課題 1: 本文によると、スマイス調査の「本調査」第四表で、南京市部の「拉致され消息不明のもの」は何人とされているか。
課題 2: 本文の「拙稿「『南京戦史』が明らかに」から「いない」と付け加えています。」までのすべてを、一字も変えずに書き写してください。
課題 3: 本文の最後の段落で、加害者は日本軍と考えるのが普通だとされているのはなぜか。1〜3文で説明せよ。

本文:

「南京事件」に関する私論へのHATENA::DAIARY様の反論への反論

2015年11月 8日 (日)

拙稿「『南京戦史』が明らかにした「南京事件」の実相」に対して、HATENA::DIARY氏から以下のような反論がありましたので、それに対する私の反論を掲載します。斜線部分が私の反論。

スマイス調査をろくに読まない否定論者
南京事件、歴史修正主義
アゴラ「『南京戦史』が明らかにした「南京事件」の実相」における渡邉斉己氏の否定論についてです。

タイトルは「南京戦史」ですが、記事中(と言うより「南京戦史」が)ではスマイス調査についても言及されています。
市部調査の加害者についての印象操作
まず、この記述。

では、このスマイス調査にはどのような数字が書き込まれているか。「本調査」第四表によると、南京市部における、12月13日~翌1月13日の間の兵士の暴行(日付不明150を加える)による死者2,400、拉致され消息不明のもの4,200、合計6,600となっている。この数字は、その大部分が日本軍の掃討期間(12月14日~24日)のもので、かつ、「その加害者が日・中いずれであるかを全く問題にしていない」。

「この数字は、その大部分が日本軍の掃討期間(12月14日~24日)のもの」なら、加害者は日本軍と考えるのが普通ですが、渡邉氏は「その加害者が日・中いずれであるかを全く問題にしていない」と付け加えています。

資料:

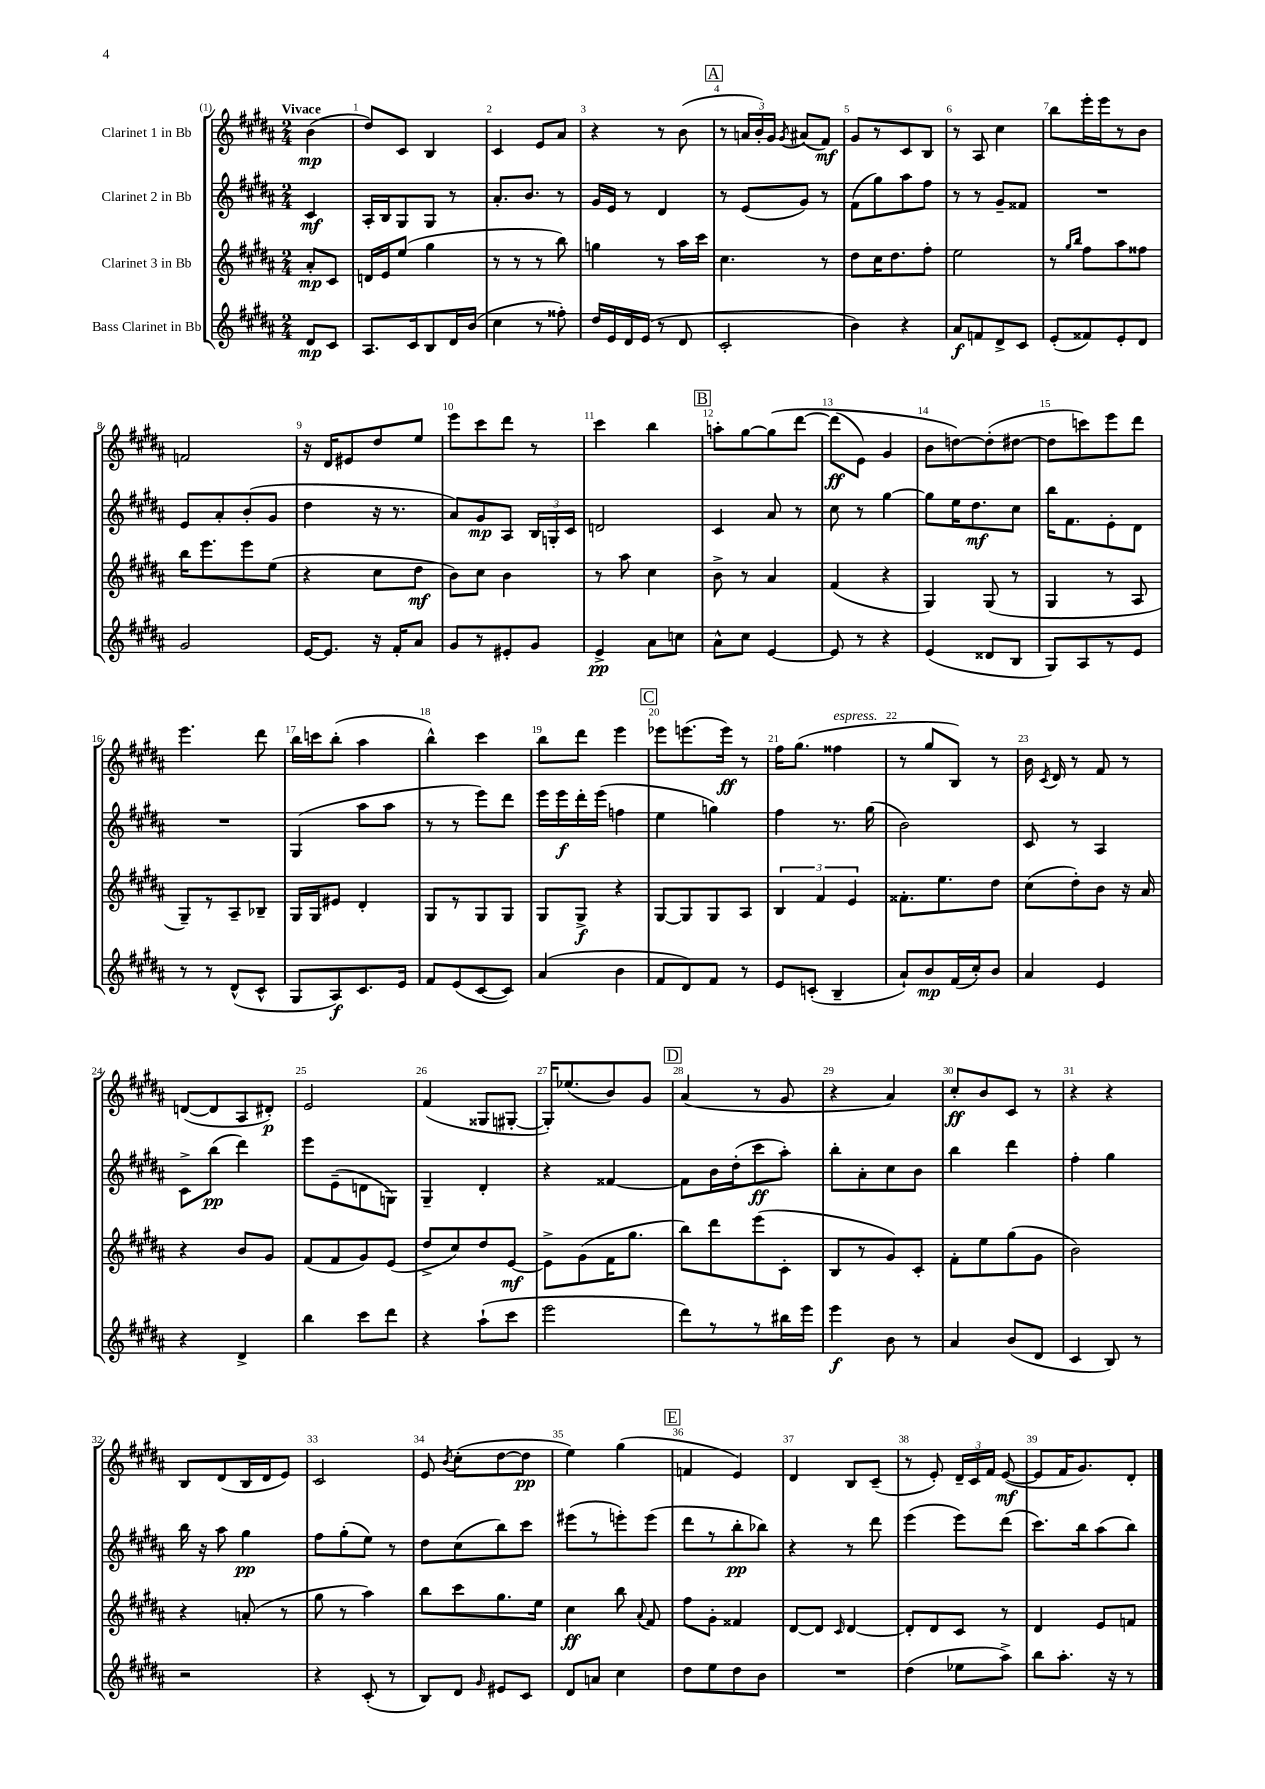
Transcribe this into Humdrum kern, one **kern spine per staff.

解答 1: 4,200人。

解答 2:
拙稿「『南京戦史』が明らかにした「南京事件」の実相」に対して、HATENA::DIARY氏から以下のような反論がありましたので、それに対する私の反論を掲載します。斜線部分が私の反論。

スマイス調査をろくに読まない否定論者
南京事件、歴史修正主義
アゴラ「『南京戦史』が明らかにした「南京事件」の実相」における渡邉斉己氏の否定論についてです。

タイトルは「南京戦史」ですが、記事中(と言うより「南京戦史」が)ではスマイス調査についても言及されています。
市部調査の加害者についての印象操作
まず、この記述。

では、このスマイス調査にはどのような数字が書き込まれているか。「本調査」第四表によると、南京市部における、12月13日~翌1月13日の間の兵士の暴行(日付不明150を加える)による死者2,400、拉致され消息不明のもの4,200、合計6,600となっている。この数字は、その大部分が日本軍の掃討期間(12月14日~24日)のもので、かつ、「その加害者が日・中いずれであるかを全く問題にしていない」。

「この数字は、その大部分が日本軍の掃討期間(12月14日~24日)のもの」なら、加害者は日本軍と考えるのが普通ですが、渡邉氏は「その加害者が日・中いずれであるかを全く問題にしていない」と付け加えています。

解答 3: この数字の大部分が日本軍の掃討期間(12月14日~24日)のものだからである。